Issey Miyake transforme la Fondation Cartier en jardin de sculptures vivantes

PARIS – Alors que Paris s'étiolait sous le soleil impitoyable de juin, Issey Miyake a déployé jeudi un bataillon de soldats de la mode intergalactiques à la Fondation Cartier, scintillant entre art et vêtements pour hommes dans un spectacle où même la lumière était de mise. Le soleil de fin de matinée se reflétait violemment sur les piliers d'acier monumentaux du musée d'art, forçant certains invités à faire coulisser leurs sièges pour échapper aux reflets éblouissants – un jeu de chaises musicales improvisé sur une bande-son rythmée et cinétique.
Cette saison de la Fashion Week parisienne voit la maison Miyake en pleine transition. En janvier, Paris a dit adieu à Homme Plissé, le plissé culte de Miyake qui marquait le calendrier de la mode masculine parisienne depuis 2019, la marque se concentrant désormais sur des défilés nomades, récemment présentés sous le soleil de Toscane. Le flambeau parisien a désormais été transmis à IM Men, la dernière ligne personnellement conçue par Issey Miyake avant sa disparition en 2022. Le défilé de jeudi a marqué le retour d'IM Men sur la scène parisienne, sous la direction des créateurs Sen Kawahara, Yuki Itakura et Nobutaka Kobayashi.
Le thème, « Texture dansante », faisait référence à l'art de la céramique de Shoji Kamoda, mais aussi à la chorégraphie surréaliste présentée. Les mannequins semblaient rouler, s'incliner et se balancer sous la lumière, leurs mouvements se situant entre le ballet et le ralenti d'un jeu vidéo. Parfois, un invité plissait les yeux, se demandant s'il assistait à un défilé ou à une hallucination provoquée par la chaleur.

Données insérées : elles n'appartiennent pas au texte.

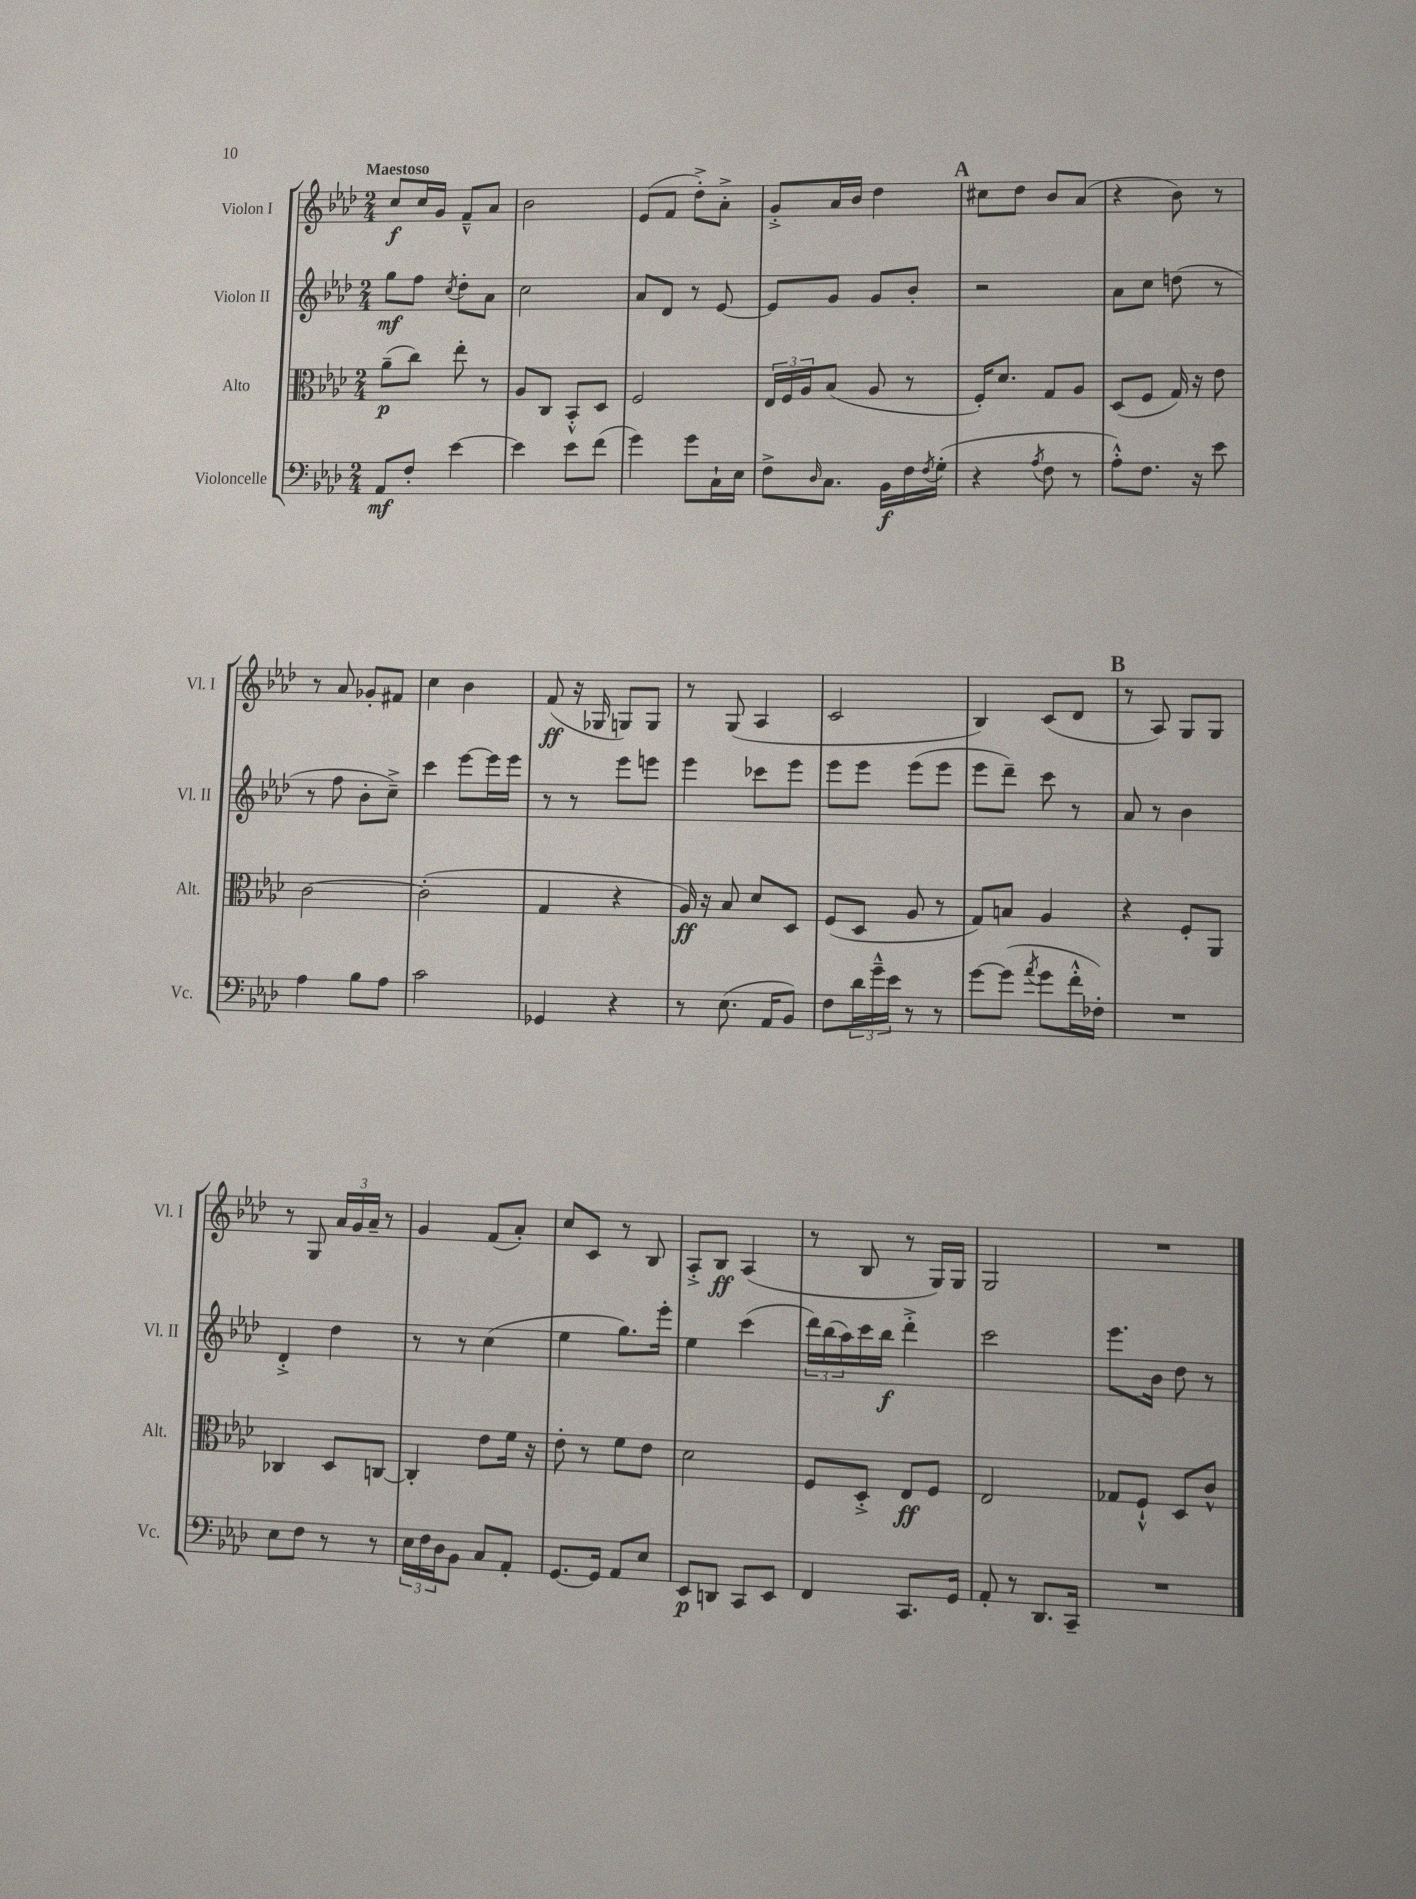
<<
\new StaffGroup <<
\new Staff = "s0" \with { instrumentName = "Violon I" shortInstrumentName = "Vl. I" } {
    \clef treble \key aes \major \numericTimeSignature \time 2/4 \tempo "Maestoso"
    c''8\f c''16 g'16 f'8---^ aes'8 |
    bes'2 |
    ees'8( f'8 des''8-.->) aes'8-.-> |
    g'8-.-> aes'16 bes'16 des''4 |
    \mark \markup { \bold "A" } cis''8 des''8 bes'8 aes'8( |
    r4 bes'8) r8 |
    r8 aes'8 ges'8-. fis'8 |
    c''4 bes'4 |
    f'8\ff( r16 ges16 g8) g8 |
    r8 g8( aes4 |
    c'2 |
    bes4) c'8( des'8 |
    \mark \markup { \bold "B" } r8 aes8) g8 g8 |
    r8 g8 \tuplet 3/2 { aes'16 g'16 aes'16-- } r8 |
    g'4 f'8( aes'8-.) |
    c''8 c'8 r8 bes8 |
    aes8-.-> bes8\ff aes4( |
    r8 bes8 r8 g16) g16 |
    g2 |
    R2 \bar "|." |
}
\new Staff = "s1" \with { instrumentName = "Violon II" shortInstrumentName = "Vl. II" } {
    \clef treble \key aes \major \numericTimeSignature \time 2/4
    g''8\mf f''8 \acciaccatura { c''8 } des''8-. aes'8 |
    c''2 |
    aes'8 des'8 r8 ees'8~ |
    ees'8 g'8 g'8 bes'8-. |
    \mark \markup { \bold "A" } r2 |
    aes'8 c''8 d''8( r8 |
    r8 f''8 bes'8-. c''8--->) |
    c'''4 ees'''8~ ees'''16 ees'''16 |
    r8 r8 ees'''8 e'''8 |
    ees'''4 ces'''8 ees'''8 |
    ees'''8 ees'''8 ees'''8( ees'''8 |
    ees'''8 des'''8--) c'''8 r8 |
    \mark \markup { \bold "B" } aes'8 r8 bes'4 |
    des'4-.-> des''4 |
    r8 r8 c''4( |
    ees''4 g''8.) ees'''16-. |
    ees''4 c'''4( |
    \tuplet 3/2 { des'''16) bes''16( aes''16) } c'''16 bes''16\f des'''4-.-> |
    c'''2 |
    ees'''8. bes'16 des''8 r8 \bar "|." |
}
\new Staff = "s2" \with { instrumentName = "Alto" shortInstrumentName = "Alt." } {
    \clef alto \key aes \major \numericTimeSignature \time 2/4
    aes'8--\p( c''8) ees''8-. r8 |
    aes8 c8 bes,8-.-^ des8 |
    f2 |
    \tuplet 3/2 { ees16 f16 aes16 } bes8( aes8 r8 |
    \mark \markup { \bold "A" } f16-.) des'8. g8 aes8 |
    des8( f8 g16) r16 ees'8 |
    c'2~ |
    c'2-.( |
    g4 r4 |
    aes16\ff) r16 bes8 des'8 des8 |
    f8( des8 aes8 r8 |
    g8) b8 aes4 |
    \mark \markup { \bold "B" } r4 f8-. aes,8 |
    ces4 des8 c8~ |
    c4-. ees'8 f'16 r16 |
    ees'8-. r8 f'8 ees'8 |
    des'2 |
    f8 des8-.-> ees8\ff f8 |
    ees2 |
    ges8 f8-!-^ des8 c'8-^ \bar "|." |
}
\new Staff = "s3" \with { instrumentName = "Violoncelle" shortInstrumentName = "Vc." } {
    \clef bass \key aes \major \numericTimeSignature \time 2/4
    aes,8\mf f8-. ees'4~ |
    ees'4 ees'8 f'8( |
    g'4) g'8 c16-! ees16 |
    f8-> \grace { des16 } c8. bes,16\f f16 \acciaccatura { f8 } g16-.( |
    \mark \markup { \bold "A" } r4 \acciaccatura { aes8 } f8 r8 |
    aes8-.-^) f8. r16 ees'8 |
    aes4 bes8 aes8 |
    c'2 |
    ges,4 r4 |
    r8 ees8.( aes,16 bes,8) |
    f8 \tuplet 3/2 { des'16 g'16---^ ees'16 } r8 r8 |
    g'8~ g'8( \acciaccatura { aes'8 } g'8 f'16-.-^ fes16-.) |
    \mark \markup { \bold "B" } R2 |
    ees8 f8 r8 r8 |
    \tuplet 3/2 { ees16 f16 des16 } bes,8 c8 aes,8-. |
    g,8.~ g,16 aes,8 ees8 |
    ees,8\p d,8 c,8 ees,8 |
    f,4 c,8. g,16 |
    aes,8-. r8 des,8. c,16-- |
    R2 \bar "|." |
}
>>
>>
\layout { \context { \Score \remove "Bar_number_engraver" } }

La foule — composée à parts égales de Parisiens branchés, de rédacteurs en chef en visite et de personnes pour qui la culotte plissée est une vocation spirituelle — esquivait l'éclat du soleil et s'éventait dans la chaleur, se déplaçant pour trouver le confort et la meilleure visibilité. Le premier mannequin s'est glissé dans un chapeau anguleux et excentrique, donnant le ton à un défilé de silhouettes à la fois homme de fer et ninja de l'espace, conçues pour les pistes de danse ou les planètes lointaines.
Les vêtements eux-mêmes semblaient conçus pour un nouveau climat – ou peut-être une nouvelle espèce. Les surfaces pelaient, ondulaient et chatoyaient, les feuilles métalliques scintillaient au soleil, et les tissages jacquard évoquaient les vagues sculptées des céramiques de Kamoda. Des motifs vermillon et blancs éclataient aux côtés d'un vert presque néon, issu de filets de pêche recyclés. Un manteau se dézippait pour former un col spectaculaire, tandis que des blousons et des pantalons, posés à plat, formaient des cercles parfaits – un clin d'œil aux assiettes tournées de Kamoda.
Miyake, décédé en 2022 , dominait la collection, sa vision se manifestant dans chaque pli travaillé et chaque transformation ludique. IM Men est la dernière ligne qu'il a conçue : un laboratoire vivant d'innovation, de risque et d'absurdité occasionnelle, désormais interprété avec énergie par une équipe plus jeune. Même en son absence, son héritage est vivant dans chaque plaisanterie, chaque pli et chaque surprise du défilé.
Né à Hiroshima en 1938, Miyake, originaire du Japon d'après-guerre, est devenu une figure mondiale, transformant la mode des années 1980 et 1990 grâce à sa vision radicale et sculpturale. Pionnier du plissage thermofixé, il a créé des lignes comme Pleats Please et A-POC, brouillant les frontières entre art, science et quotidien. Ses créations ont libéré le tissu, lui permettant de bouger avec le corps et l'imagination.
Bien sûr, l'adhésion de la maison à l'avant-garde n'est pas sans danger. Le spectacle de jeudi a parfois viré à l'excès, avec des œuvres d'art cinétique et des couvre-chefs de science-fiction menaçant de voler la vedette aux vêtements eux-mêmes – un risque familier à Miyake. Mais les meilleurs moments, comme ce manteau mandarine épuré qui flottait devant nous, ont prouvé que la retenue peut parfois voler la vedette.